We had two more activity rotations on Friday morning, with a brief period of free time between breakfast and activities. Some of the boys used that free time to shoot off a fire extinguisher in one of their cabins, which the adults discovered before lunch. The counselors were really upset, not just that it had happened, but also that it could prejudice the administration against repeating the retreat next year.

The boys from the cabin where the incident had occurred had clean-up duty after lunch, and they were all worried that they'd be punished collectively for what had happened. They all said that they weren't involved, and then one kid came forward and said, "I did it." I was really proud of him -- it took guts to confess in front of his friends.

He wasn't the instigator; two boys from another cabin came in and were spraying the fire extinguisher and he walked in on them. They coerced him into spraying the extinguisher himself, probably so he wouldn't turn them in, although that sort of thinking may be too subtle for this age group. Anyhow, it put a blot on the end of what was otherwise a good trip.
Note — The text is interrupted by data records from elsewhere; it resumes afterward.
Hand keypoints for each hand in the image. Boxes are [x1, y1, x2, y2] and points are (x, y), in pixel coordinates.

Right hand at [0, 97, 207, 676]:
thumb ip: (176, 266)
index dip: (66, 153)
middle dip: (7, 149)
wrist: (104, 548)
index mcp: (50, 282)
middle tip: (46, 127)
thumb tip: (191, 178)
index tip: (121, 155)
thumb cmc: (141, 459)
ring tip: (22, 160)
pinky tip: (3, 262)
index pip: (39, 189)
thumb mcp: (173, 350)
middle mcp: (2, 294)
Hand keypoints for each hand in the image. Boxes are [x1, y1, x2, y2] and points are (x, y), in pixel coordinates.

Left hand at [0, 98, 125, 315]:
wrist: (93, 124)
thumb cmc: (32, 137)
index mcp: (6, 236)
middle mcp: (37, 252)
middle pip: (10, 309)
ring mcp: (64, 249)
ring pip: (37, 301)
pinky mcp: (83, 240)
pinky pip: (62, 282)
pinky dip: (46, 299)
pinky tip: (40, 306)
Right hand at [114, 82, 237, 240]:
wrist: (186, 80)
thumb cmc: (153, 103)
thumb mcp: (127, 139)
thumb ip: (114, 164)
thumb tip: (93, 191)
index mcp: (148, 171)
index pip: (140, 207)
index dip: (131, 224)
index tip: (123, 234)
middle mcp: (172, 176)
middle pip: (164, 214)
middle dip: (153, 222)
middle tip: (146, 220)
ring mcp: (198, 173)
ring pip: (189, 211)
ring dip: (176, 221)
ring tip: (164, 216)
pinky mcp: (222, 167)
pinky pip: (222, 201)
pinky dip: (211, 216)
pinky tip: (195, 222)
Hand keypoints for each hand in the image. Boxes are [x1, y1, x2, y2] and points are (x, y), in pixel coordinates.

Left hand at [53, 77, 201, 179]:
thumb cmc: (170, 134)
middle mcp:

We got the kids and their stuff up to the staging area for the busses around noon. By this point, we were down to eight faculty members because some had driven their own cars up and had already started back and some had gotten on the school's minibus with the JV volleyball players who had had to get back a little early so they could go play in an out-of-state tournament.

No busses.

They started calling the bus company and the school, and the bus company had messed up. They had scheduled busses for Saturday instead of Friday. So here we were, two hours from Atlanta, with two hundred kids and no transportation.
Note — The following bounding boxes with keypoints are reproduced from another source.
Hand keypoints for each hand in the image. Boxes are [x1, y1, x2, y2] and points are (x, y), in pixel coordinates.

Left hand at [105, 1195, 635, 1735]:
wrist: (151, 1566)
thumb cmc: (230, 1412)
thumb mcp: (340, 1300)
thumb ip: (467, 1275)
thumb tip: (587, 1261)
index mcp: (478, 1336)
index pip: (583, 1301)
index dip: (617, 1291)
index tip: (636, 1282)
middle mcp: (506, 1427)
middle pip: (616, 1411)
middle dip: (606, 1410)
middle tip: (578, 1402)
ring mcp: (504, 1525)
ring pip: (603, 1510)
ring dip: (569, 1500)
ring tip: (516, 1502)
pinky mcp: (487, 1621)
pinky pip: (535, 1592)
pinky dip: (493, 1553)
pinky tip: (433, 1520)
We needed four busses, but we could only get two each from two different companies and they had two different arrival times. I stayed with the kids in the last half of the alphabet, who were going out on the second set of busses.

The first group left around 4. We didn't leave till after six. The kids were real troopers; they sat around and talked and joked and played and generally had a good time. It may have been serendipitous...after all, nothing builds unity like adversity!

So will I be going on the Second Annual Ninth Grade Retreat next September? You bet!